Hermann von Salza aus dem Film des MDR







Hermann von Salza - der vergessene Thüringer ?


Kurzvortrag auf dem 17. Tag der Thüringischen Landesgeschichte am 25. September 2010 in Hohenleuben "Reußischer Hof" Eine Veranstaltung der Historischen Kommission für Thüringen und dem Verein für Thüringische Geschichte.

Im Sommer dieses Jahres las ich in der TA, dass die Thüringische Landtagsabgeordnete Frau Annette Lehmann (CDU) eine Reise nach Israel organisiert. Nachdem ich ihre vorgesehene Reiseroute kannte, habe ich der Frau Lehmann eine kurze Darstellung aus dem Leben Hermanns von Salza übergeben und ein Itinerar des Hochmeisters über seine Pilgerreise im Jahr 1212, das viele Orte enthält, die während dieser Reise besucht werden sollen. Ich bin der Meinung, gerade wir Thüringer sollten wissen, dass das heutige Israel in einem großen Zusammenhang mit der mittelalterlichen Geschichte Thüringens steht. Denn die Landgrafen Ludwig III. und Hermann I. waren im 12. Jahrhundert auf dem Kreuzzug in Palästina. Ludwig IV. war unglücklicherweise bei Beginn seiner Überfahrt zum Kreuzzug am 11. September 1227 noch in Italien verstorben. Ich habe für diesen Vortrag die Überschrift über dem Kurzbericht für die Landtagsabgeordnete mit Bedacht gewählt - Hermann von Salza, der vergessene Thüringer. Muss ich doch immer wieder feststellen, dass die Leistungen des Thüringers Hermann von Salza heutzutage kaum noch bekannt sind, geschweige entsprechend gewürdigt werden, selbst vom heutigen Deutschen Orden nicht.

+ + + + + + +

**Zu erledigende Aufgabe:**
Schreib aus dem Text über Hermann von Salza den Abschnitt zwischen „Kurzvortrag auf dem“ und „für Thüringische Geschichte.“ wortgetreu ab, einschließlich dieser beiden Stellen. Stütze dich dabei allein auf den Text oben.

**Daten zur Auswertung:**

+ + + + + + +

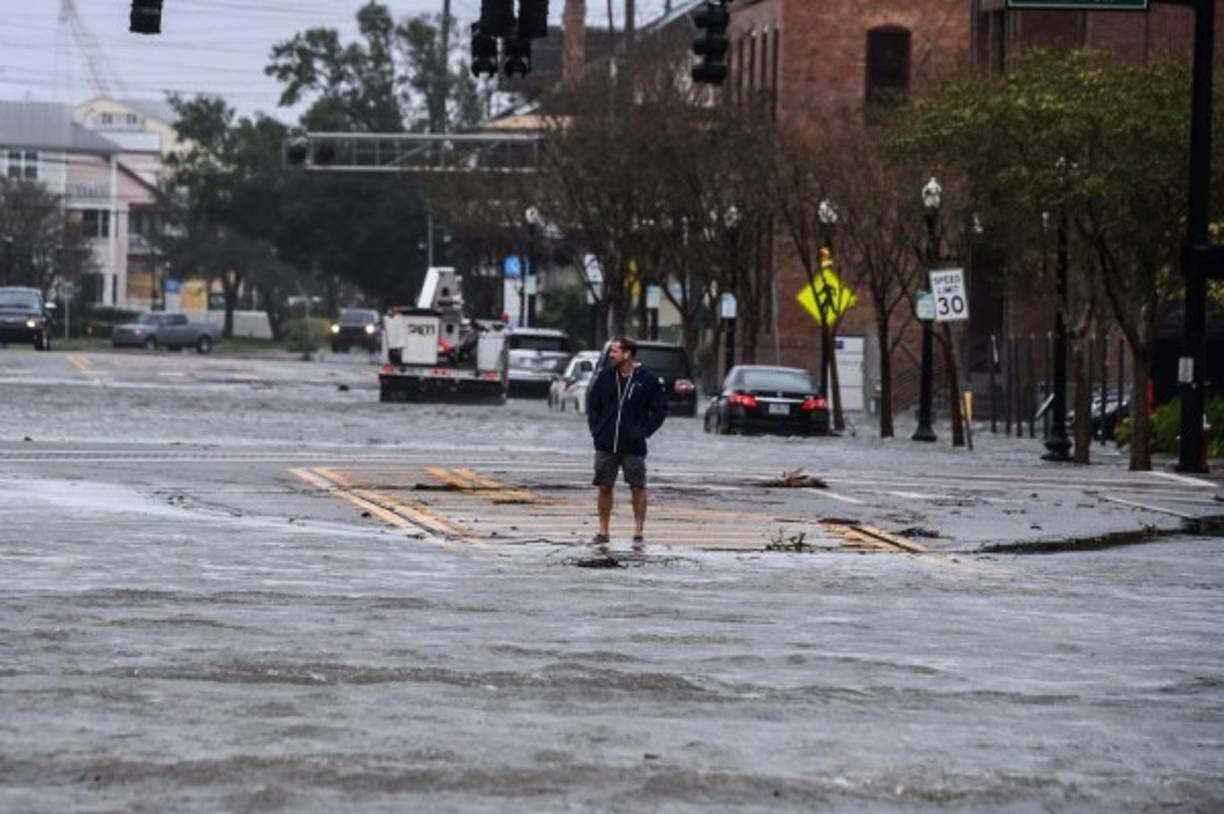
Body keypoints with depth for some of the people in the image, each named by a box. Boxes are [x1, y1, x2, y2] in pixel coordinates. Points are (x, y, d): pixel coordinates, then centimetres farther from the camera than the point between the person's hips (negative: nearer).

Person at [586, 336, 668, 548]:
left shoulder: (648, 380, -4)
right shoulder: (605, 377, 5)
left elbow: (660, 410, 2)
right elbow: (592, 405, 15)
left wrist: (644, 432, -6)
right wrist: (596, 430, 4)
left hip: (633, 447, -3)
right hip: (605, 446, 3)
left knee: (638, 488, 0)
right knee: (604, 487, 6)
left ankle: (639, 533, 5)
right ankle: (603, 532, 15)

+ + + + + + +

**Antwort zur Aufgabe:**
Kurzvortrag auf dem 17. Tag der Thüringischen Landesgeschichte am 25. September 2010 in Hohenleuben "Reußischer Hof" Eine Veranstaltung der Historischen Kommission für Thüringen und dem Verein für Thüringische Geschichte.